Once you have a feel for how the code is supposed to work, try using print statements and/or gdb to follow its execution and get an idea of what it is actually doing. Again, there are three bugs you’ll need to fix in order to make it work!

To be clear, we don’t want you to read the code and find what’s wrong just by looking at it. Sometimes you can find bugs that way, but many times it’s more productive to debug by building a mental model of how the program is misbehaving, and then use that information to figure out where the bug is.

Here are the three bugs:

Problem 4: valgrind and orphaned file descriptors

This problem may be useful in your assignments to show you how to ensure you aren’t leaking file descriptors.
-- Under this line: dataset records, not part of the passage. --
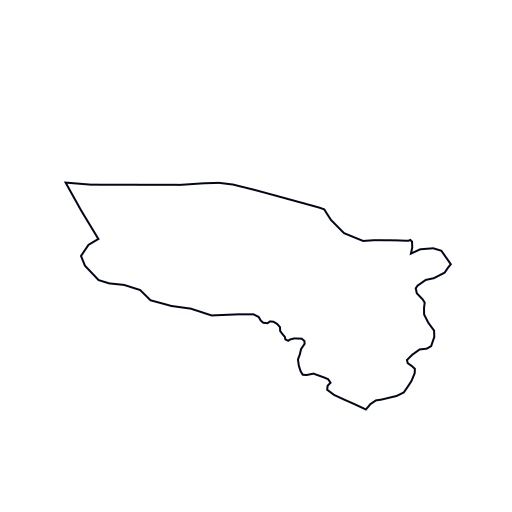 Al Firdous, Eastern Darfur, Sudan (Natural Earth projection), rotated 124°
{"feature_id": "16777658B1174782743239", "entity_name": "Al Firdous", "entity_type": "district", "adm_level": 2, "iso_a3": "SDN", "parent_name": "Sudan", "parent_adm1": "Eastern Darfur", "projection": "natural_earth1", "projection_center": [25.904, 10.88], "detail": "fine", "context": "isolated", "style": "outline", "palette": "ink", "viewbox_px": 512, "rotation_deg": 124, "n_neighbors": 0, "source": "geoboundaries", "source_scale": "gbopen_adm2", "svg_char_len": 1875}
<svg xmlns="http://www.w3.org/2000/svg" viewBox="0 0 512 512"><g transform="rotate(124 256 256)"><path d="M321.8,79.1L317.8,78.6L314.9,78.4L308.6,75.8L305.0,71.8L293.3,61.1L286.5,57.2L280.4,57.1L272.8,57.2L264.4,58.9L260.7,61.2L260.1,65.1L260.0,70.3L257.8,72.7L250.3,71.2L242.0,68.1L237.3,62.6L232.8,60.4L223.5,62.9L218.3,66.6L215.0,75.8L210.5,83.9L205.2,87.6L200.3,90.1L198.8,93.5L197.0,101.8L193.5,105.5L190.3,105.5L180.9,101.9L175.0,96.2L164.3,90.3L158.4,90.3L153.9,89.9L148.0,105.3L150.5,113.4L158.6,123.6L167.4,128.9L161.6,131.2L156.8,134.7L156.7,135.5L156.4,137.1L158.1,138.1L158.2,138.3L159.1,139.7L159.8,140.7L164.3,148.0L167.5,152.9L167.6,153.0L168.8,154.9L177.0,167.1L181.5,172.9L183.1,174.9L183.6,175.5L184.3,178.8L185.8,186.0L187.5,194.1L187.8,195.7L187.5,197.5L185.4,208.0L185.2,209.0L184.7,211.4L184.5,212.5L184.2,214.0L180.6,222.4L180.1,223.4L179.2,225.6L180.5,230.6L201.6,293.0L207.4,308.9L209.6,315.0L216.0,327.5L224.8,339.8L239.1,358.2L289.1,432.6L301.6,454.9L306.5,445.3L316.4,425.7L323.0,411.4L329.9,396.5L330.0,396.2L340.4,401.1L353.0,401.1L353.8,401.1L359.7,392.4L364.0,373.0L360.8,362.4L353.8,349.3L352.0,343.3L349.0,333.0L351.7,318.7L346.2,302.6L344.7,298.0L344.4,297.5L336.1,280.6L335.3,277.7L333.4,271.2L332.1,266.5L330.0,259.3L328.6,257.5L314.8,238.8L308.7,229.8L305.8,225.5L305.6,224.2L305.2,220.7L305.0,219.8L306.5,216.7L306.8,216.2L307.3,212.7L305.3,208.9L302.4,207.8L300.7,204.7L300.5,200.5L301.6,196.3L304.6,194.1L305.8,190.9L306.9,186.9L308.7,185.0L308.7,184.8L308.3,181.9L306.4,181.2L303.0,178.3L299.0,171.9L299.4,168.3L301.6,166.6L307.1,166.6L307.9,166.6L313.2,164.6L318.4,163.3L322.8,159.3L323.3,158.8L326.7,154.4L328.3,150.8L326.4,147.5L321.4,142.6L318.6,131.5L317.8,127.3L319.4,123.3L322.9,124.0L323.1,123.9L323.7,124.0L327.1,122.2L327.5,113.4L325.6,101.8L323.7,91.2L321.8,79.1Z" fill="none" stroke="#020617" stroke-width="2"/></g></svg>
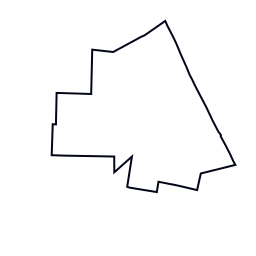 the district of Orleans, Vermont, United States of America, rotated 64°
{"feature_id": "52423323B93976880688423", "entity_name": "Orleans", "entity_type": "district", "adm_level": 2, "iso_a3": "USA", "parent_name": "United States of America", "parent_adm1": "Vermont", "projection": "orthographic", "projection_center": [-72.211, 44.776], "detail": "fine", "context": "isolated", "style": "outline", "palette": "ink", "viewbox_px": 256, "rotation_deg": 64, "n_neighbors": 0, "source": "geoboundaries", "source_scale": "gbopen_adm2", "svg_char_len": 640}
<svg xmlns="http://www.w3.org/2000/svg" viewBox="0 0 256 256"><g transform="rotate(64 128 128)"><path d="M208.2,47.7L204.0,47.9L196.1,47.7L186.5,47.9L177.6,48.3L176.0,48.3L175.1,47.6L170.5,48.4L158.1,48.7L144.1,48.5L123.1,49.1L117.2,49.2L112.1,49.1L107.7,49.3L103.0,49.0L98.3,48.7L85.4,48.3L73.8,47.6L66.0,47.5L53.4,47.8L48.1,47.6L52.0,72.6L51.8,76.2L53.2,108.0L41.9,125.8L81.3,146.2L66.6,174.1L65.2,176.8L93.2,191.2L91.6,194.0L119.0,208.5L125.3,196.6L147.6,152.9L161.8,159.7L155.4,137.0L180.5,154.5L182.6,152.3L198.2,130.2L189.7,124.2L201.6,108.4L214.1,93.1L200.8,82.5L208.2,47.7Z" fill="none" stroke="#020617" stroke-width="2"/></g></svg>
Here’s a very short exercise to enhance your understanding of valgrind and what it can do for you. Start by opening open-fds.cc in the lab1 directory, and trace through the code to keep tabs on what file descriptors are created, properly closed, and orphaned. Then run valgrind ./open-fds to confirm that there aren’t any memory leaks or errors (how could there be?), but then run valgrind --track-fds=yes ./open-fds to get information about the file descriptors that were (intentionally) left open. Without changing the logic of the program, insert as many close statements as necessary so that all file descriptors (including 0, 1, and 2) are properly donated back. (In practice, you do not have to close file descriptors 0, 1, and 2.)